In terms of information entropy, our proposed scheme achieves results comparable to those reported in [8, 19, 21, 25], while notably surpassing other references, indicating a high degree of randomness. Moreover, our system exhibits the lowest correlation coefficients among recent advancements in encrypted image correlations. Regarding NPCR and UACI, our scheme outperforms several recent achievements, although the NPCR value reported in Reference [10] slightly exceed ours. Notably, our scheme boasts a larger key space and higher key sensitivity compared to findings in the literature. While our algorithm exhibits linear time complexity, its throughput is currently lower than that reported in the literature. We attribute this discrepancy to the use of MATLAB, an interpreted language. We anticipate that transitioning to a compiled language, such as C++, would substantially enhance execution speed and improve overall throughput.
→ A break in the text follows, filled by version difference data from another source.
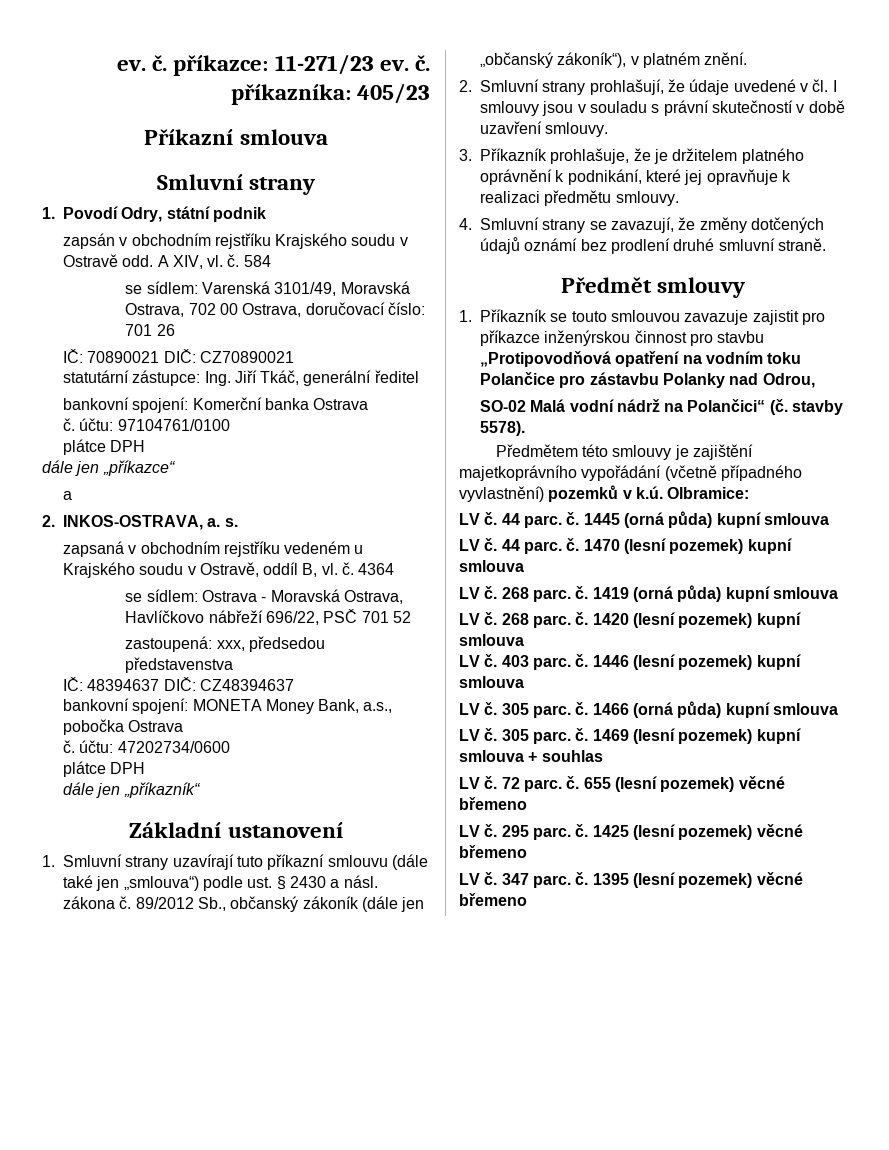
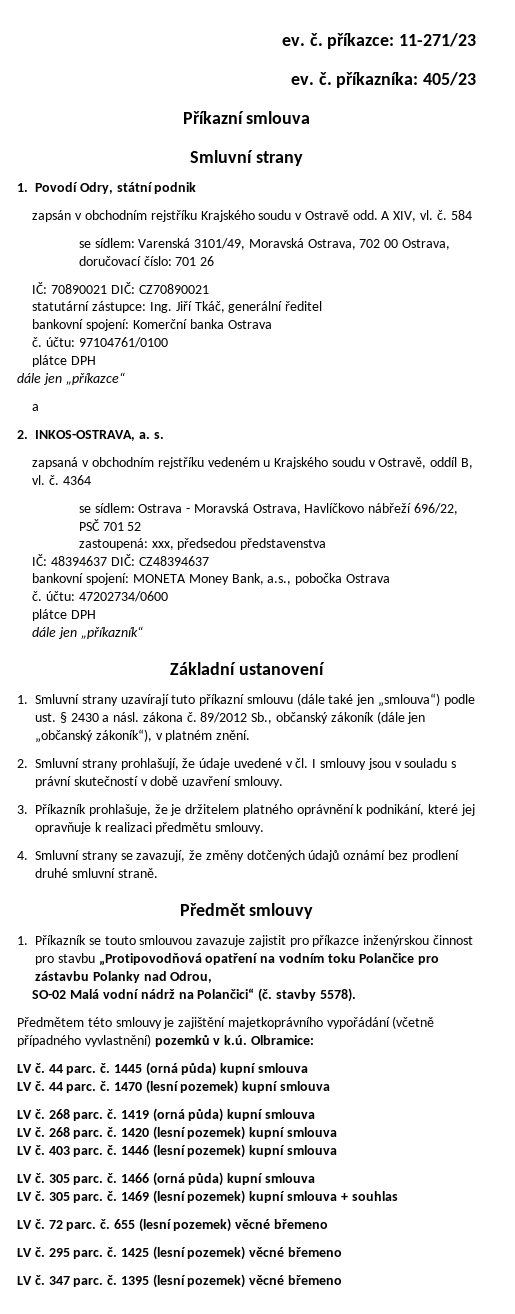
(374, 64) none -> (477, 40) //

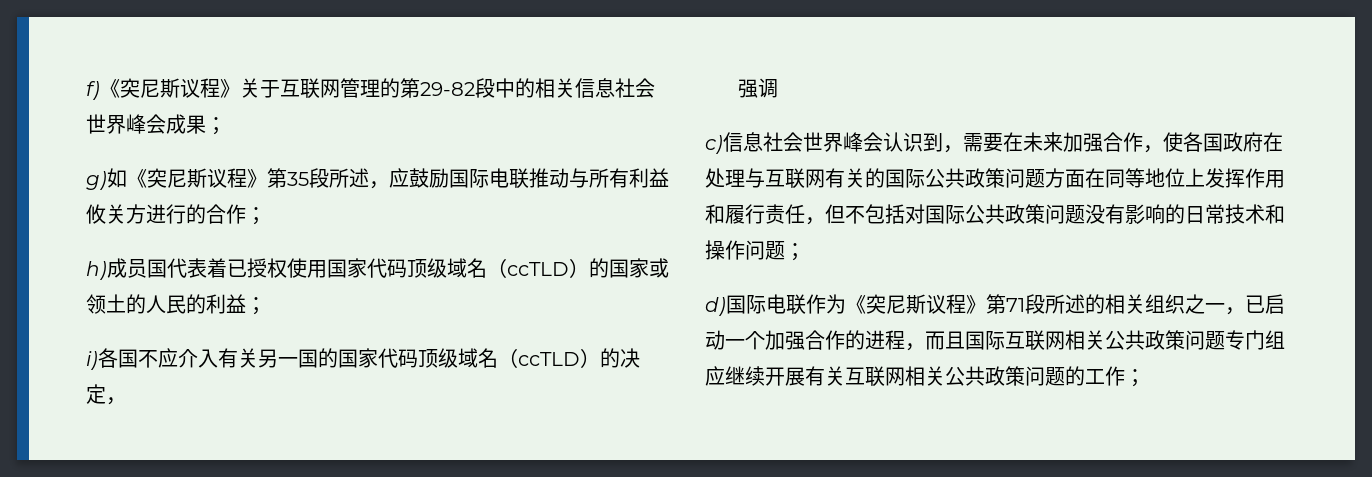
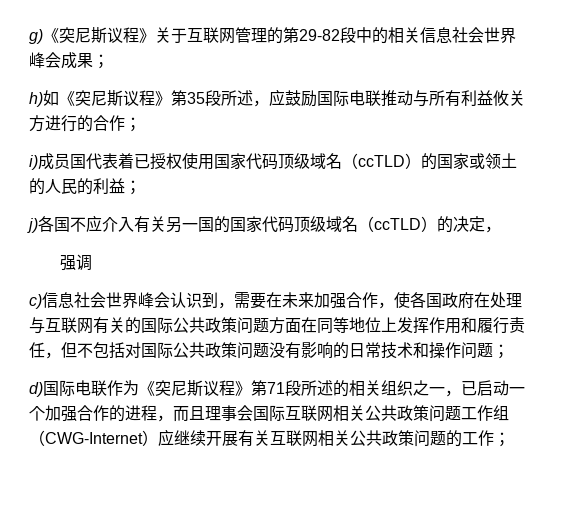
[86,81,100,100] f) -> [29,29,43,44] g)
[86,171,107,190] g) -> [29,92,43,107] h)
[86,261,107,280] h) -> [29,155,38,170] i)
[86,351,98,370] i) -> [27,218,38,233] j)
(965, 340) none -> [205,405,253,421] 理事会
[1225,330,1285,350] 专门组 -> [461,405,509,421] [29,430,158,446] 工作组（CWG-Internet）

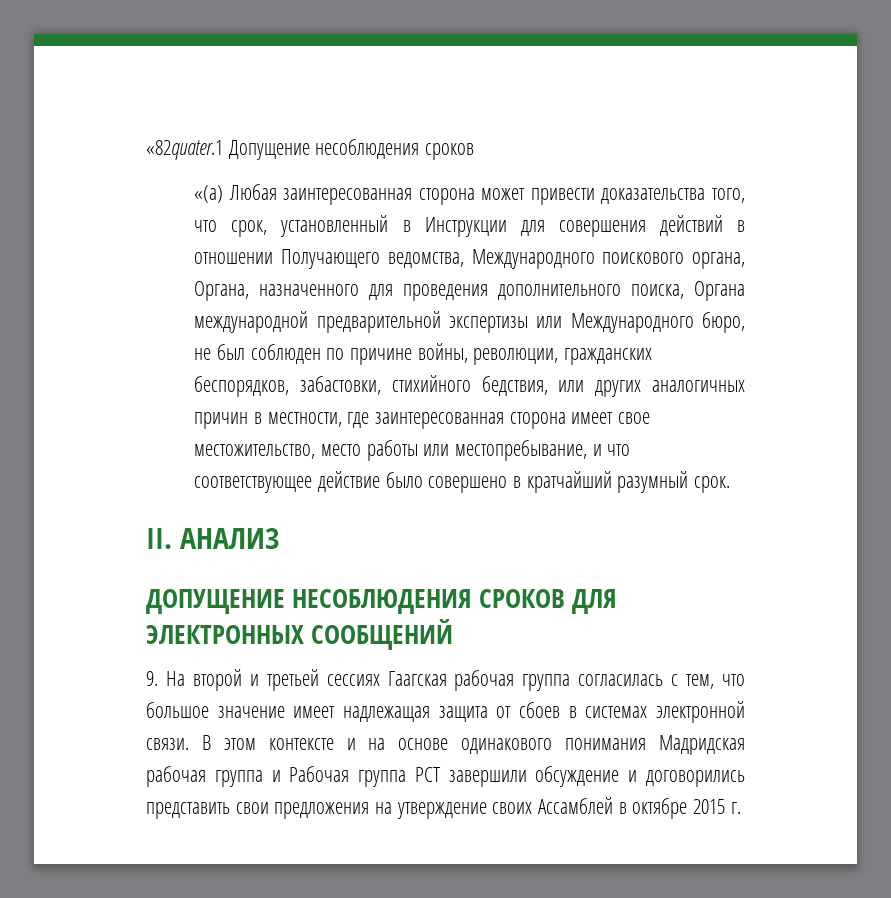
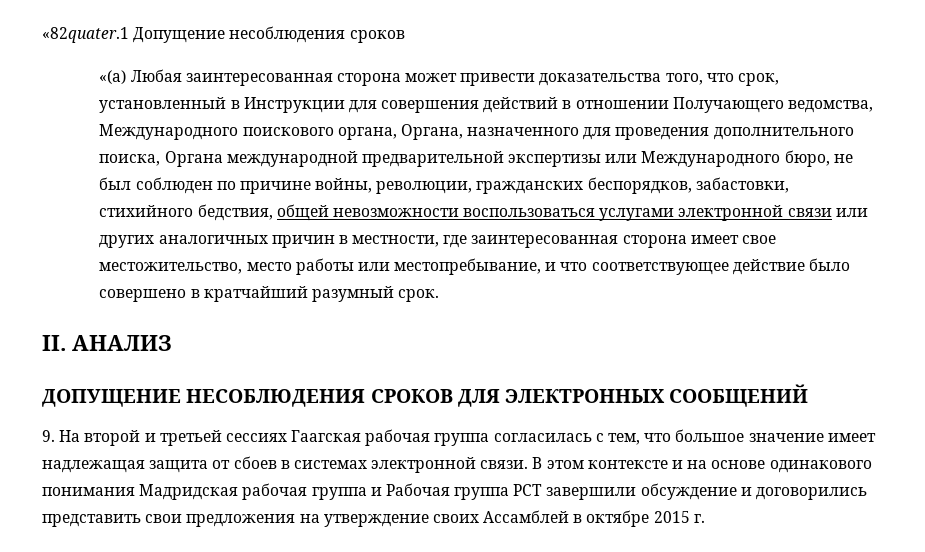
(548, 386) none -> [276,204,832,221] общей невозможности воспользоваться услугами электронной связи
Furthermore, our scheme demonstrates greater resilience against occlusion attacks compared to References [25, 59], where encrypted image segments lost during transmission were not recoverable after decryption, and compared to References [8, 20], where even slight losses resulted in significant degradation of recovered images. Apart from Reference [35], which explores chaos generators on Raspberry Pis for MQTT-based IoT, Reference [36], which details an optimized bit insertion method on a Nios II system, and Reference [37], which employs chaotic binary sequences with artificial neurons for IoT, numerous prior studies are confined to theoretical analyses and simulations. In contrast, our encryption scheme has been empirically validated through its implementation in a Li-Fi infrastructure, thereby demonstrating its efficacy in securing image transmissions over VLC channels.
4. Conclusion
This paper introduced a novel chaotic image encryption scheme based on an improved Z-order curve, a modified Josephus problem, and a Vigenère cipher–based RNA operation. This proposed scheme enhances the efficiency and robustness of traditional encryption schemes and solves the lack of empirical validation. The proposed encryption scheme achieves pixel-level and bit-level permutations of plain images using the improved Z-order curve and the modified Josephus problem, respectively. The diffusion process incorporates a Vigenère cipher–based RNA operation alongside basic RNA operations. The findings demonstrate that the improved Z-order curve-based permutation is suitable for both square and nonsquare images, thereby enhancing efficiency and increasing permutation complexity, which are essential for robust image encryption. Additionally, the modified Josephus problem–based permutation improves the granularity required for secure encryption schemes. Furthermore, the streamlined Vigenère cipher–based RNA operation optimizes the diffusion process for greater computational efficiency. The synchronization of the chaotic system with the plain image and the computer’s timestamp, utilizing the SHA3-512 hash function, significantly enhances unpredictability. Performance analysis conducted in a Li-Fi infrastructure demonstrated the scheme’s effectiveness, security, robustness, and practicality. Future research could focus on (1) optimizing the scheme with higher complex dynamical systems [64–66] or its implementation using compiled languages like C++ for real-time applications and (2) exploring its adaptability across various scenarios and environments.
Conflicts of Interest
The authors declare no conflicts of interest.
Funding
This research did not receive any specific grant from funding agencies in the public, commercial, or not-for-profit sectors.
Open Research
Data Availability Statement
The data supporting the findings of this study are available from the corresponding author upon reasonable request.